Ah, the macaron. Delicious, delicate little treat, so fancy and so frustrating to make. If you’ve ever tried and failed you’ll know what I mean. The last time my husband came in the kitchen and I told him I was making macarons he backed slowly away, took the kids, and left the house. Well, not really, but I have been known to drop an f-bomb or two when making these little devils.
These lovely raspberry lemon macarons are a bit of a throw-back. I made them years ago and they are my finest French macaron batch to date. After moving houses and ovens I have had nothing but problems with the French method of making macarons and recently switched to the Italian method which seems to be less finicky.
No matter which method you choose, you can always add whatever flavorings and fillings you want. Once you’ve figured out how to master this wonderful irritating little cookie the possibilities are endless.
My first word of advice: get an oven thermometer. My ovens runs hot, so if I set it to 350 degrees F it will actually be 375 degrees F in the oven. Macarons need to be baked at 300 degrees F, no lower, no higher. Oven thermometers are pretty cheap, and let me tell you it’s worth it.

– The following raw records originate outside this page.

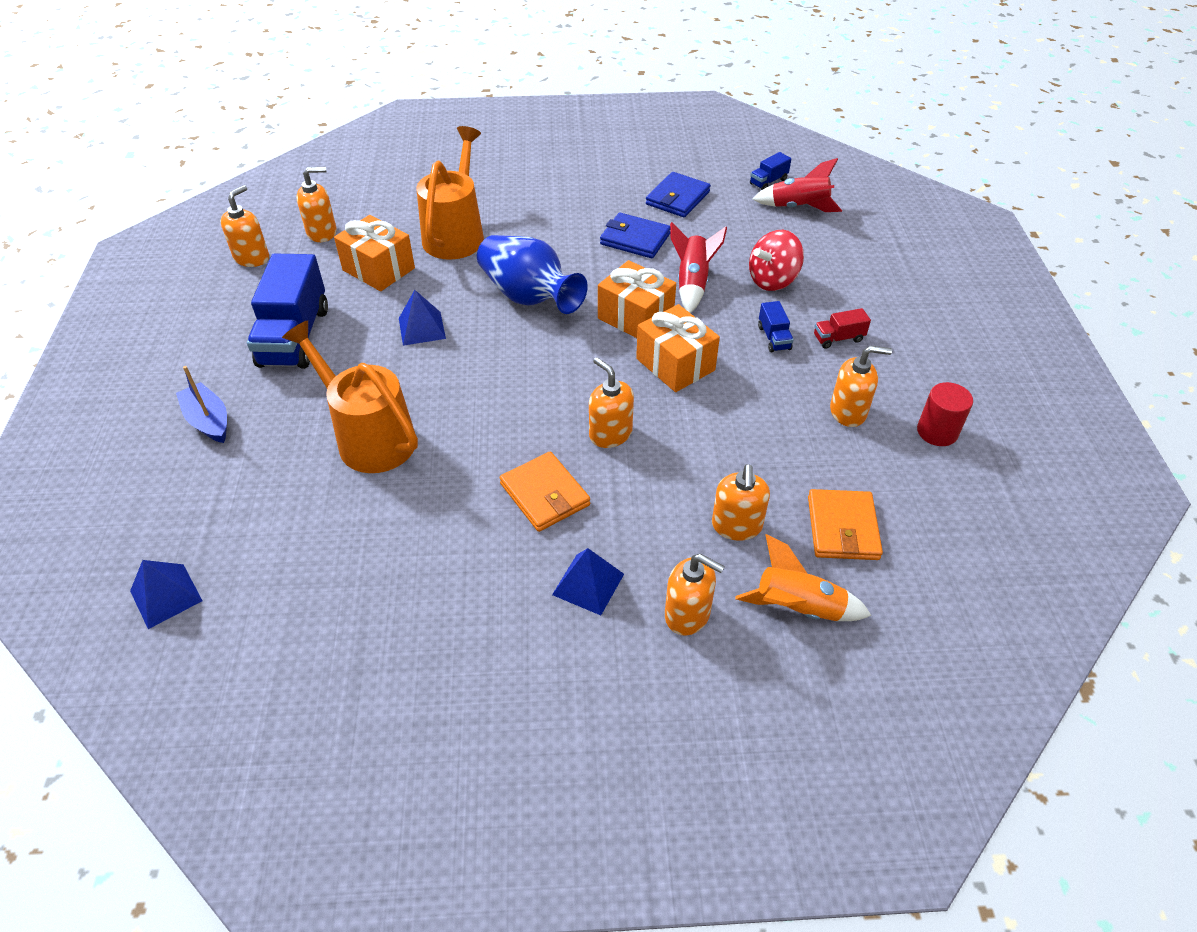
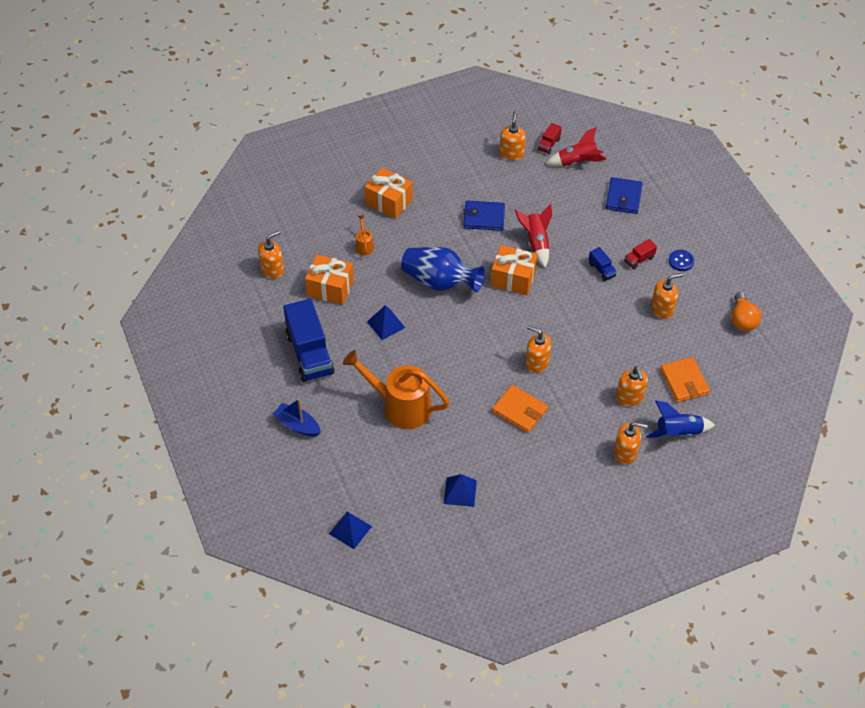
camera: 20 degrees left, 5 degrees up
(252, 258) = (239, 303): orange soap dispenser -> orange soap dispenser (511, 153)
(456, 234) = (364, 245): orange watering can -> orange watering can, size x0.43
(588, 584) = (568, 453): blue pyramid -> blue pyramid (460, 492)
(675, 364) = (552, 305): orange gift -> orange gift (389, 202)
(678, 198) = (495, 175): blue wallet -> blue wallet (623, 197)
(768, 182) = (549, 144): blue truck -> red truck
(772, 280) = (584, 227): red spinning top -> none
(797, 608) = (678, 432): orange rocket -> blue rocket
(905, 356) = (681, 261): none -> blue button
(937, 432) = (714, 308): red cylinder -> none
(981, 461) = (742, 320): none -> orange light bulb

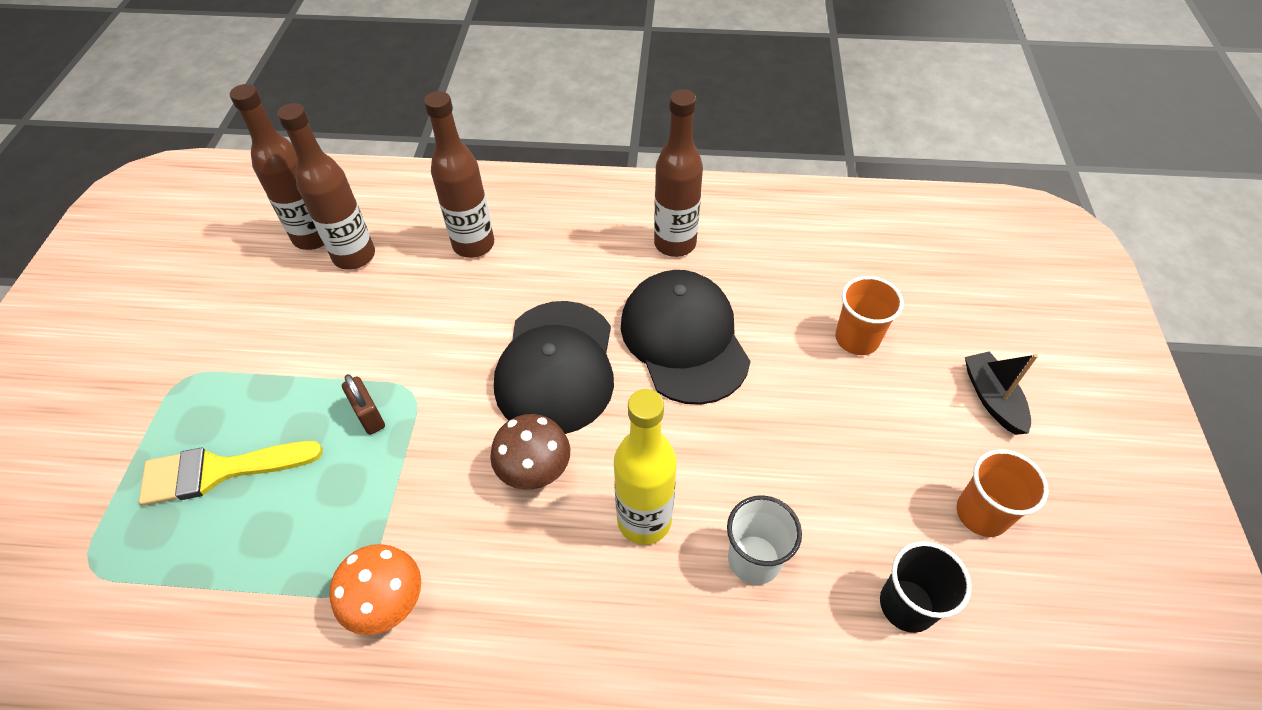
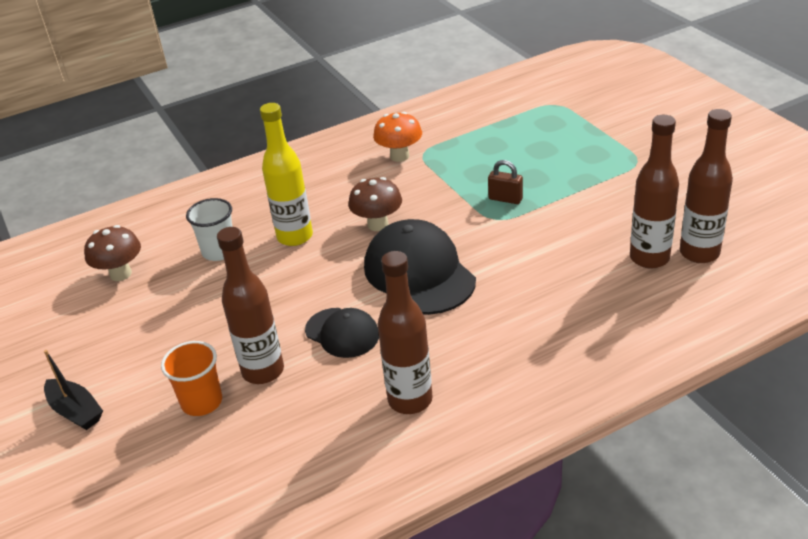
camera: 150 degrees right, 15 degrees down
(219, 471) = (550, 147): yellow brush -> none
(473, 245) = (575, 310): brown bottle -> brown bottle (263, 371)
(684, 339) = (342, 333): black cap -> black cap, size x0.57
(907, 605) = (120, 274): black cup -> brown mushroom
(981, 513) = (78, 335): orange cup -> none

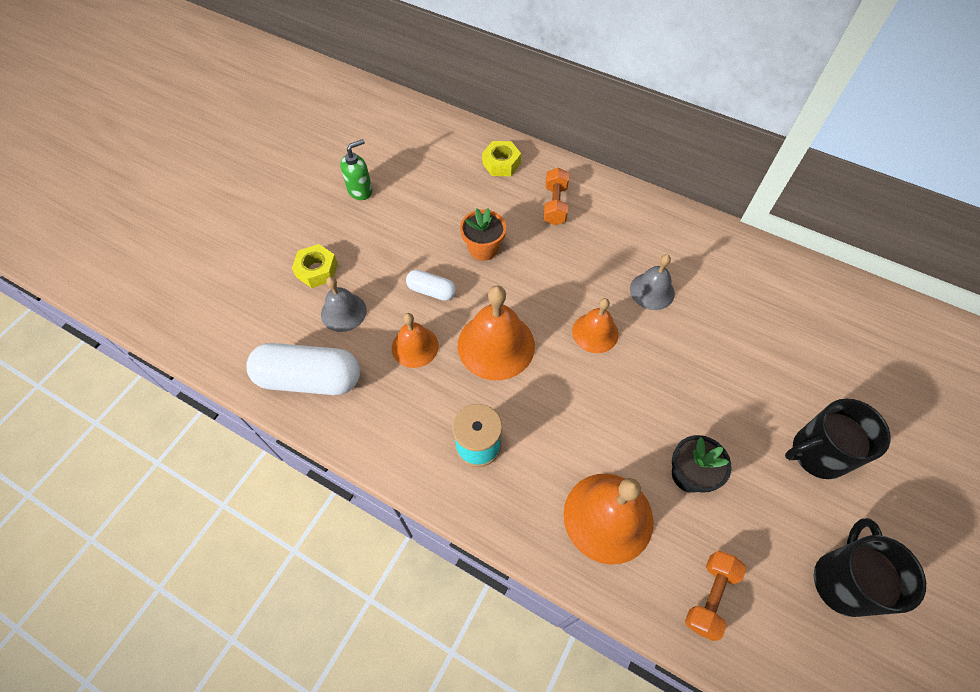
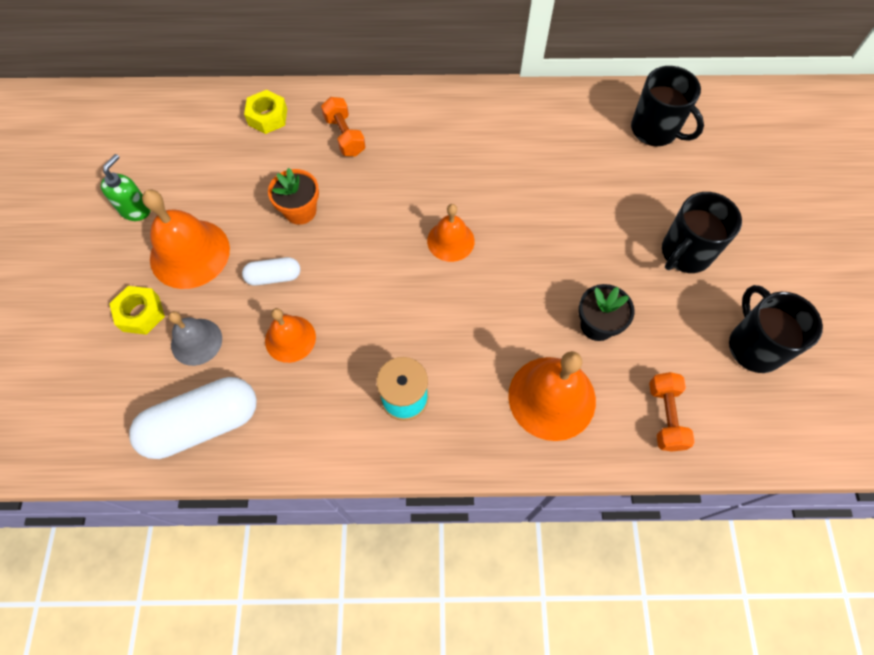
camera: 30 degrees left, 5 degrees up
(496, 345) = (367, 298): orange bell -> orange bell (189, 253)
(652, 291) = (479, 177): grey bell -> none
(849, 325) = (655, 130): none -> black mug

The recipe I used for French macarons is from Brave Tart. She demystifies all the bizarre macaron rituals and explains what you actually need to do to get a good macaron.
For my raspberry lemon macrons I simply used her basic Vanilla Macaron recipe and substituted the 1/2 teaspoon vanilla extract with 1/2 teaspoon raspberry flavoring.
Raspberry Lemon Macarons
- 4 ounces (115g) blanched almonds or almond flou
- 8 ounces (230g) powdered sugar
- 5 ounces egg whites (144g)
- 2 1/2 ounce (72g) sugar
- 1/2 teaspoon raspberry flavoring
- 1/2 tsp (2g) kosher salt
Go to the Brave Tart website for full detailed instructions on how to make these and not freak out.
This is a Swiss meringue buttercream, which is so rich, creamy, and smooth; the perfect filling for a delicate macaron. Lemon and raspberry are a lovely combination which can you use in all sorts of baked goods.
- 1/2 cup sugar
- 2 large egg whites
- 1 1/2 sticks (6 ounces) unsalted butter, at room temperature
- 1/2 teaspoon Vanilla Extract
- Zest of 1 Lemon
- Juice of 1/2 a Lemon
Add a few inches of water to a small sauce pan and heat to simmering. In the bowl of a stand mixer, add the sugar and egg whites. Whisk constantly over the saucepan of simmering water. You don’t need to whisk vigorously, you’re just keeping the egg white mixture moving so the egg doesn’t start to scramble.
Keep whisking the mixture over the heat, until it reaches 160 degrees F (this is the temperature that bacteria is killed). Remove from heat and place the bowl back to the stand mixer fitted with the whisk attachment and beat the meringue on medium high until the bowl is cool to the touch.
Switch to the paddle attachment and add the butter, one tablespoon at a time, beating until smooth. Once all the butter is added, beat the buttercream until thick and very smooth, about 3-6 minutes. If your buttercream seems watery or like it’s curdled, just keep beating. It will come together eventually. Seriously, just keep beating!
Add vanilla, lemon zest and lemon juice and beat until well incorporated.
Now just fill the macaron shells and voila, you’ve got a beautiful, delicious little treat; enjoy!